Work to complete:
From the items below, pull out each line that contains the word "watch".

<<<<

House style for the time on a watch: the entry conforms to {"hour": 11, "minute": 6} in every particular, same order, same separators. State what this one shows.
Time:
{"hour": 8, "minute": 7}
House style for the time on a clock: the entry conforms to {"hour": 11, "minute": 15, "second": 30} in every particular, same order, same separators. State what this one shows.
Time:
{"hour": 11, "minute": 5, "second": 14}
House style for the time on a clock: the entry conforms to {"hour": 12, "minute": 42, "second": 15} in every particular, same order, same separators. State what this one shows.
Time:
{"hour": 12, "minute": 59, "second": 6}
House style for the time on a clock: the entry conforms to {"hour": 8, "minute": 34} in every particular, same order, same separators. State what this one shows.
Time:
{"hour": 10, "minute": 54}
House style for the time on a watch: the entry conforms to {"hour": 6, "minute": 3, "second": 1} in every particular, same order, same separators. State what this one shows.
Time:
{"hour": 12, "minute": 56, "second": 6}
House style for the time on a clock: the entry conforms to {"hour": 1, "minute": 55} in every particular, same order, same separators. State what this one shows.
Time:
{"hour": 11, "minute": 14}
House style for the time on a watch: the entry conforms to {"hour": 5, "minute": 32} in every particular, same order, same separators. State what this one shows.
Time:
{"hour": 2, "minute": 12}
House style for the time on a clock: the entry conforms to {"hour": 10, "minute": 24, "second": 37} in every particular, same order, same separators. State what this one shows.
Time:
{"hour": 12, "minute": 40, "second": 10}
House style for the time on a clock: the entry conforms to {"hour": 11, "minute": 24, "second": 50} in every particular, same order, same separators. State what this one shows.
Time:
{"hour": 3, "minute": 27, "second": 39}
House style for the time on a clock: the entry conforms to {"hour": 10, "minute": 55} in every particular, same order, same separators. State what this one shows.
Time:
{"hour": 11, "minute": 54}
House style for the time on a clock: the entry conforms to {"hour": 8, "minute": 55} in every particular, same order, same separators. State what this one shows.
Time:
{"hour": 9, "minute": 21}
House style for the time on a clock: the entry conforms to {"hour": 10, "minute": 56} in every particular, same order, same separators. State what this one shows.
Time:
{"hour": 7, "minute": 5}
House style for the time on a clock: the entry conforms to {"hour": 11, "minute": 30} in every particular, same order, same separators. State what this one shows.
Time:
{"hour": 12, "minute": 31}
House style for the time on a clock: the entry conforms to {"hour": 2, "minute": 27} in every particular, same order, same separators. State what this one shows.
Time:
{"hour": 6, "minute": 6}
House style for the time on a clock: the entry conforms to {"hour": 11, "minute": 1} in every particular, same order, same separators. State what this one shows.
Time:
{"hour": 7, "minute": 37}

>>>>

Output for this task:
House style for the time on a watch: the entry conforms to {"hour": 11, "minute": 6} in every particular, same order, same separators. State what this one shows.
House style for the time on a watch: the entry conforms to {"hour": 6, "minute": 3, "second": 1} in every particular, same order, same separators. State what this one shows.
House style for the time on a watch: the entry conforms to {"hour": 5, "minute": 32} in every particular, same order, same separators. State what this one shows.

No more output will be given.